*** Begin section ***
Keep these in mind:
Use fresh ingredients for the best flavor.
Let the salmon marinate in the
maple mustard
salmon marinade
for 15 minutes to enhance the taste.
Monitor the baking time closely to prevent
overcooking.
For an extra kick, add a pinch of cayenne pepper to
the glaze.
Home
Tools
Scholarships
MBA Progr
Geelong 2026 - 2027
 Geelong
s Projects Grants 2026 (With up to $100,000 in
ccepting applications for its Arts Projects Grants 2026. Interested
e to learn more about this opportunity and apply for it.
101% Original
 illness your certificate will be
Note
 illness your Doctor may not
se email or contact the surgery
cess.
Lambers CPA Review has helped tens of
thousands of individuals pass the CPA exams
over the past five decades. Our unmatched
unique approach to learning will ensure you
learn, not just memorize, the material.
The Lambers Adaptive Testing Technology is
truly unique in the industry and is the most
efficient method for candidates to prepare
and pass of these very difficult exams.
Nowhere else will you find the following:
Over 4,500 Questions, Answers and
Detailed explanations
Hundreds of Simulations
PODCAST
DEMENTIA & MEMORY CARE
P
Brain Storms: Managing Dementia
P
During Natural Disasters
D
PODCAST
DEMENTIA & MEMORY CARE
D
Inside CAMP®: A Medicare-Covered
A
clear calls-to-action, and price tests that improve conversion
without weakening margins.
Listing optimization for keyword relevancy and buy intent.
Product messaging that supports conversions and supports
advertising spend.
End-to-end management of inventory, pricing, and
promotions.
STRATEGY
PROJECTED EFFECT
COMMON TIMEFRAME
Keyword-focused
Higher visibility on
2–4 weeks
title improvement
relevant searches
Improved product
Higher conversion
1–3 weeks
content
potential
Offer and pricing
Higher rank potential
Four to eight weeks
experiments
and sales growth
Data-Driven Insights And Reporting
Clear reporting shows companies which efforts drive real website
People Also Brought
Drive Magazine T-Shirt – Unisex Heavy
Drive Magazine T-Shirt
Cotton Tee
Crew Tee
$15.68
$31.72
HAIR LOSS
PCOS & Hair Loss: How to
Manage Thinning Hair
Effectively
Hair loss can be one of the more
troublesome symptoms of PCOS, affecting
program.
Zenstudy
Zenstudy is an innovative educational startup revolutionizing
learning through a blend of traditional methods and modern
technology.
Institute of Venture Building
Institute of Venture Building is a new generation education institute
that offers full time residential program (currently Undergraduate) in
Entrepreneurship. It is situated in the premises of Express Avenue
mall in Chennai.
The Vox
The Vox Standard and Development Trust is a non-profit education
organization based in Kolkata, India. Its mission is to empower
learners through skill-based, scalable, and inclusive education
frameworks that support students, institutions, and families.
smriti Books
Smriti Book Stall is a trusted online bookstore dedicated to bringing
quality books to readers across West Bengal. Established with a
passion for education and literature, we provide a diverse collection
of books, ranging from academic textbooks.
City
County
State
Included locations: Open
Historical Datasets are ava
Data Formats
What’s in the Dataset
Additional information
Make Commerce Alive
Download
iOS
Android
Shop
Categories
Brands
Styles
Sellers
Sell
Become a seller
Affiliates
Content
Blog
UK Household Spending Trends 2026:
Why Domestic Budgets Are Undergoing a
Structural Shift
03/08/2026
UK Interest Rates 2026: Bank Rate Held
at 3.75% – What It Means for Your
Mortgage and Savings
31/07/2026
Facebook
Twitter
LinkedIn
*** End section ***
Set the records above down again, exactly as they read.

Solution to the problem.
Keep these in mind:
Use fresh ingredients for the best flavor.
Let the salmon marinate in the
maple mustard
salmon marinade
for 15 minutes to enhance the taste.
Monitor the baking time closely to prevent
overcooking.
For an extra kick, add a pinch of cayenne pepper to
the glaze.
Home
Tools
Scholarships
MBA Progr
Geelong 2026 - 2027
 Geelong
s Projects Grants 2026 (With up to $100,000 in
ccepting applications for its Arts Projects Grants 2026. Interested
e to learn more about this opportunity and apply for it.
101% Original
 illness your certificate will be
Note
 illness your Doctor may not
se email or contact the surgery
cess.
Lambers CPA Review has helped tens of
thousands of individuals pass the CPA exams
over the past five decades. Our unmatched
unique approach to learning will ensure you
learn, not just memorize, the material.
The Lambers Adaptive Testing Technology is
truly unique in the industry and is the most
efficient method for candidates to prepare
and pass of these very difficult exams.
Nowhere else will you find the following:
Over 4,500 Questions, Answers and
Detailed explanations
Hundreds of Simulations
PODCAST
DEMENTIA & MEMORY CARE
P
Brain Storms: Managing Dementia
P
During Natural Disasters
D
PODCAST
DEMENTIA & MEMORY CARE
D
Inside CAMP®: A Medicare-Covered
A
clear calls-to-action, and price tests that improve conversion
without weakening margins.
Listing optimization for keyword relevancy and buy intent.
Product messaging that supports conversions and supports
advertising spend.
End-to-end management of inventory, pricing, and
promotions.
STRATEGY
PROJECTED EFFECT
COMMON TIMEFRAME
Keyword-focused
Higher visibility on
2–4 weeks
title improvement
relevant searches
Improved product
Higher conversion
1–3 weeks
content
potential
Offer and pricing
Higher rank potential
Four to eight weeks
experiments
and sales growth
Data-Driven Insights And Reporting
Clear reporting shows companies which efforts drive real website
People Also Brought
Drive Magazine T-Shirt – Unisex Heavy
Drive Magazine T-Shirt
Cotton Tee
Crew Tee
$15.68
$31.72
HAIR LOSS
PCOS & Hair Loss: How to
Manage Thinning Hair
Effectively
Hair loss can be one of the more
troublesome symptoms of PCOS, affecting
program.
Zenstudy
Zenstudy is an innovative educational startup revolutionizing
learning through a blend of traditional methods and modern
technology.
Institute of Venture Building
Institute of Venture Building is a new generation education institute
that offers full time residential program (currently Undergraduate) in
Entrepreneurship. It is situated in the premises of Express Avenue
mall in Chennai.
The Vox
The Vox Standard and Development Trust is a non-profit education
organization based in Kolkata, India. Its mission is to empower
learners through skill-based, scalable, and inclusive education
frameworks that support students, institutions, and families.
smriti Books
Smriti Book Stall is a trusted online bookstore dedicated to bringing
quality books to readers across West Bengal. Established with a
passion for education and literature, we provide a diverse collection
of books, ranging from academic textbooks.
City
County
State
Included locations: Open
Historical Datasets are ava
Data Formats
What’s in the Dataset
Additional information
Make Commerce Alive
Download
iOS
Android
Shop
Categories
Brands
Styles
Sellers
Sell
Become a seller
Affiliates
Content
Blog
UK Household Spending Trends 2026:
Why Domestic Budgets Are Undergoing a
Structural Shift
03/08/2026
UK Interest Rates 2026: Bank Rate Held
at 3.75% – What It Means for Your
Mortgage and Savings
31/07/2026
Facebook
Twitter
LinkedIn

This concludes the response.